Artificial Intelligence improves stroke and dementia diagnosis in CT brain scan
Posted: 21 May 2018 | European Pharmaceutical Review | No comments yet
Machine learning has detected one of the commonest causes of dementia and stroke, in the most widely used form of brain scan (CT), more accurately than current methods.
New software, created by scientists at Imperial College London and the University of Edinburgh, has been able to identify and measure the severity of small vessel disease, one of the commonest causes of stroke and dementia.
The study, published in Radiology, took place at Charing Cross Hospital, part of Imperial College Healthcare NHS Trust.
Researchers say that this technology can help clinicians to administer the best treatment to patients more quickly in emergency settings – and predict a person’s likelihood of developing dementia. The development may also pave the way for more personalised medicine.

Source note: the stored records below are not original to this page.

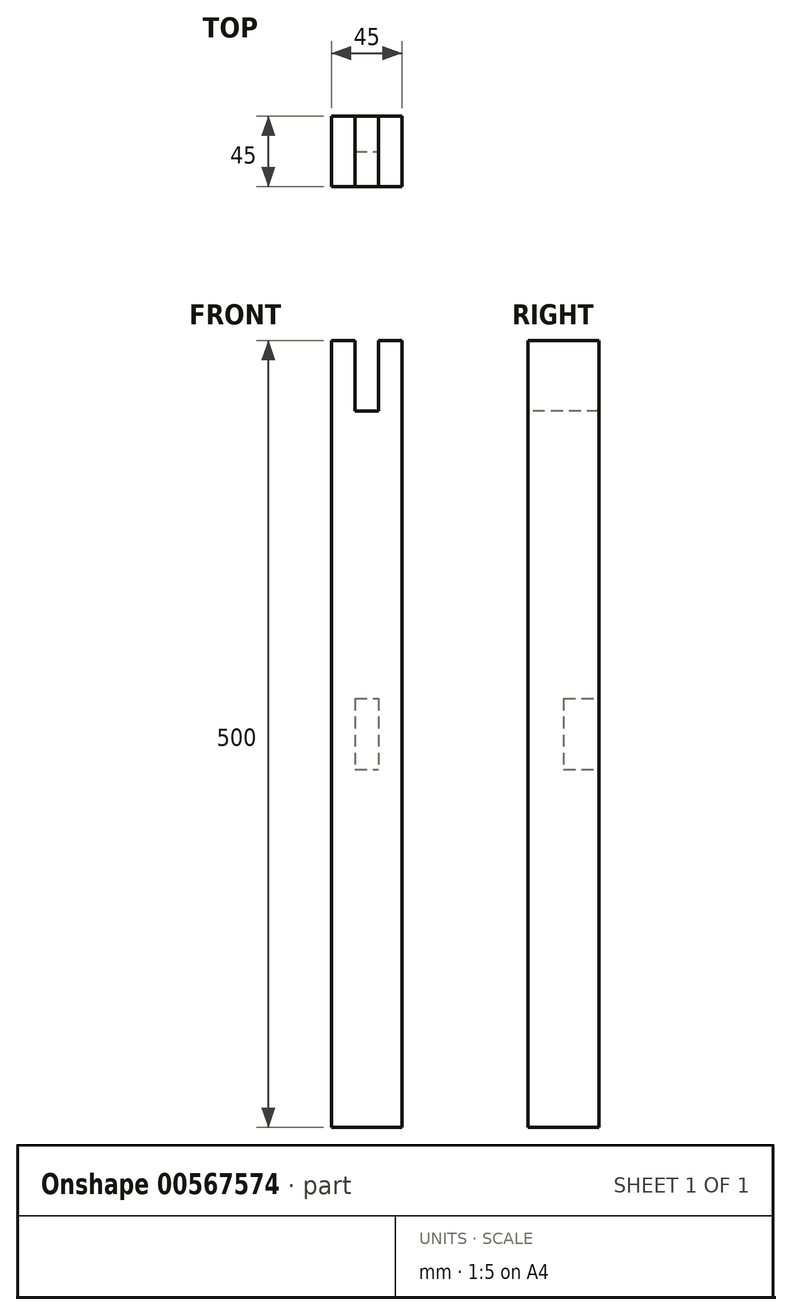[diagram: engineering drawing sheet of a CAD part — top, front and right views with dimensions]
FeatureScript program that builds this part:
annotation { "Feature Type Name" : "Feature", "Feature Type Description" : "" }
export const myFeature = defineFeature(function(context is Context, id is Id, definition is map)
    precondition{}
    {
        {
            var Q0;
            Q0=qCreatedBy(makeId("Front.planeOp"),FACE);
            var sketch = newSketch(context, id + "F0", { "sketchPlane" : qUnion([Q0])});
            skLineSegment(sketch, "E0.bottom", {"start": v(-22.5, 250) * mm, "end": v(22.5, 250) * mm});
            skLineSegment(sketch, "E0.top", {"start": v(-22.5, -250) * mm, "end": v(22.5, -250) * mm});
            skLineSegment(sketch, "E0.left", {"start": v(-22.5, 250) * mm, "end": v(-22.5, -250) * mm});
            skLineSegment(sketch, "E0.right", {"start": v(22.5, 250) * mm, "end": v(22.5, -250) * mm});
            skPoint(sketch, "E0.middle", {"position": v(0, 0) * mm});
            skSolve(sketch);
        }
        {
            var Q0;
            Q0=makeQuery(id+"F0.imprint","IMPRINT",FACE,{"disambiguationData":[TD([[makeQuery(id+"F0.imprint","IMPRINT",EDGE,{"derivedFrom":sQuery(id+"F0.wireOp",EDGE,"E0.bottom")}),-1.0]])]});
            extrude(context, id + "F1", {"entities" : qUnion([Q0]), "depth" : 45 * mm, "offsetDistance" : 25 * mm});
        }
        {
            var Q0;
            Q0=makeQuery(id+"F1.opExtrude","CAP_FACE",FACE,{"disambiguationData":[OSD([sQuery(id+"F0.wireOp",EDGE,"E0.bottom"),sQuery(id+"F0.wireOp",EDGE,"E0.top"),sQuery(id+"F0.wireOp",EDGE,"E0.left"),sQuery(id+"F0.wireOp",EDGE,"E0.right")])],"isStart":false});
            var sketch = newSketch(context, id + "F2", { "sketchPlane" : qUnion([Q0])});
            skLineSegment(sketch, "E1", {"start": v(-22.5, 250) * mm, "end": v(-7.5, 250) * mm});
            skLineSegment(sketch, "E2", {"start": v(22.5, 250) * mm, "end": v(7.5, 250) * mm});
            skLineSegment(sketch, "E3", {"start": v(-7.5, 250) * mm, "end": v(-7.5, 205) * mm});
            skLineSegment(sketch, "E4", {"start": v(7.5, 250) * mm, "end": v(7.5, 205) * mm});
            skLineSegment(sketch, "E5", {"start": v(-7.5, 205) * mm, "end": v(7.5, 205) * mm});
            skLineSegment(sketch, "E6", {"start": v(-7.5, 250) * mm, "end": v(7.5, 250) * mm});
            skSolve(sketch);
        }
        {
            var Q0;
            Q0=makeQuery(id+"F2.imprint","IMPRINT",FACE,{"disambiguationData":[TD([[makeQuery(id+"F2.imprint","IMPRINT",EDGE,{"derivedFrom":sQuery(id+"F2.wireOp",EDGE,"E3")}),1.0]])]});
            extrude(context, id + "F3", {"entities" : qUnion([Q0]), "operationType" : NewBodyOperationType.REMOVE, "oppositeDirection" : true, "depth" : 94 * mm, "offsetDistance" : 25 * mm});
        }
        {
            var Q0;
            Q0=qCreatedBy(makeId("Front.planeOp"),FACE);
            var sketch = newSketch(context, id + "F4", { "sketchPlane" : qUnion([Q0])});
            skLineSegment(sketch, "E7.bottom", {"start": v(-7.5, 22.5) * mm, "end": v(7.5, 22.5) * mm});
            skLineSegment(sketch, "E7.top", {"start": v(-7.5, -22.5) * mm, "end": v(7.5, -22.5) * mm});
            skLineSegment(sketch, "E7.left", {"start": v(-7.5, 22.5) * mm, "end": v(-7.5, -22.5) * mm});
            skLineSegment(sketch, "E7.right", {"start": v(7.5, 22.5) * mm, "end": v(7.5, -22.5) * mm});
            skPoint(sketch, "E7.middle", {"position": v(0, 0) * mm});
            skSolve(sketch);
        }
        {
            var Q0;
            Q0=makeQuery(id+"F4.imprint","IMPRINT",FACE,{"disambiguationData":[TD([[makeQuery(id+"F4.imprint","IMPRINT",EDGE,{"derivedFrom":sQuery(id+"F4.wireOp",EDGE,"E7.bottom")}),-1.0]])]});
            extrude(context, id + "F5", {"entities" : qUnion([Q0]), "operationType" : NewBodyOperationType.REMOVE, "depth" : 22.5 * mm, "offsetDistance" : 25 * mm});
        }
    });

Dr Paul Bentley, lead author and Clinical Lecturer at Imperial College London, said:
“This is the first time that machine learning methods have been able to accurately measure a marker of small vessel disease in patients presenting with stroke or memory impairment who undergo CT scanning. Our technique is consistent and achieves high accuracy relative to an MRI scan – the current gold standard technique for diagnosis. This could lead to better treatments and care for patients in everyday practice.”
Professor Joanna Wardlaw, Head of Neuroimaging Sciences at the University of Edinburgh, added: “This is a first step in making a scan reading tool that could be useful in mining large routine scan datasets and, after more testing, might aid patient assessment at hospital admission with stroke.”
Small vessel disease (SVD) is a very common neurological disease in older people that reduces blood flow to the deep white matter connections of the brain, damaging and eventually killing the brain cells. It causes stroke and dementia as well as mood disturbance. SVD increases with age but is accelerated by hypertension and diabetes.
At the moment, doctors diagnose SVD by looking for changes to white matter in the brain during MRI or CT scans. However, this relies on a doctor gauging from the scan how far the disease has spread. In CT scans it is often difficult to decide where the edges of the SVD are, making it difficult to estimate the severity of the disease, explains Dr Bentley.
Although MRI can detect and measure SVD more sensitively it is not the most common method used due to scanner availability, and suitability for emergency or older patients.
Dr Bentley added: “Current methods to diagnose the disease through CT or MRI scans can be effective, but it can be difficult for doctors to diagnose the severity of the disease by the human eye.
“The importance of our new method is that it allows for precise and automated measurement of the disease. This also has applications for widespread diagnosis and monitoring of dementia, as well as for emergency decision-making in stroke.”
Dr Bentley explains that this software could help influence doctors decision-making in emergency neurological conditions and lead to more personalised medicine. For example, in stroke, treatments such as ‘clot busting medications’ can be quickly administered to unblock an artery. However, these treatments can be hazardous by causing bleeding, which becomes more likely as the amount of SVD increases. The software could be applied in future to estimate the likely risk of haemorrhage in patients and doctors can decide on a personal basis, along with other factors, whether to treat or not with clot busters.
He also suggests that the software can help quantify the likelihood of patients developing dementia or immobility, due to slowly progressive SVD. This would alert doctors to potentially reversible causes such as high blood pressure or diabetes.
The study used historical data of 1082 CT scans of stroke patients across 70 hospitals in the UK between 2000-2014, including cases from the Third International Stroke Trial. The software identified and measured a marker of SVD, and then gave a score indicating how severe the disease was ranging from mild to severe. The researchers then compared the results to a panel of expert doctors who estimated SVD severity from the same scans. The level of agreement of the software with the experts was as good as agreements between one expert with another.
Additionally, in 60 cases they obtained MRI and CT in the same subjects, and used the MRI to estimate the exact amount of SVD. This showed that the software is 85% accurate at predicting how severe SVD is.
The team are now using similar methods to measure the amount of brain shrinkage and other types of conditions commonly diagnosed on brain CT scans.
The study was funded by a National Institute for Health Research i4i Invention for Innovation award, and a National Institute for Health Research Imperial Biomedical Research Centre grant (NIHR BRC).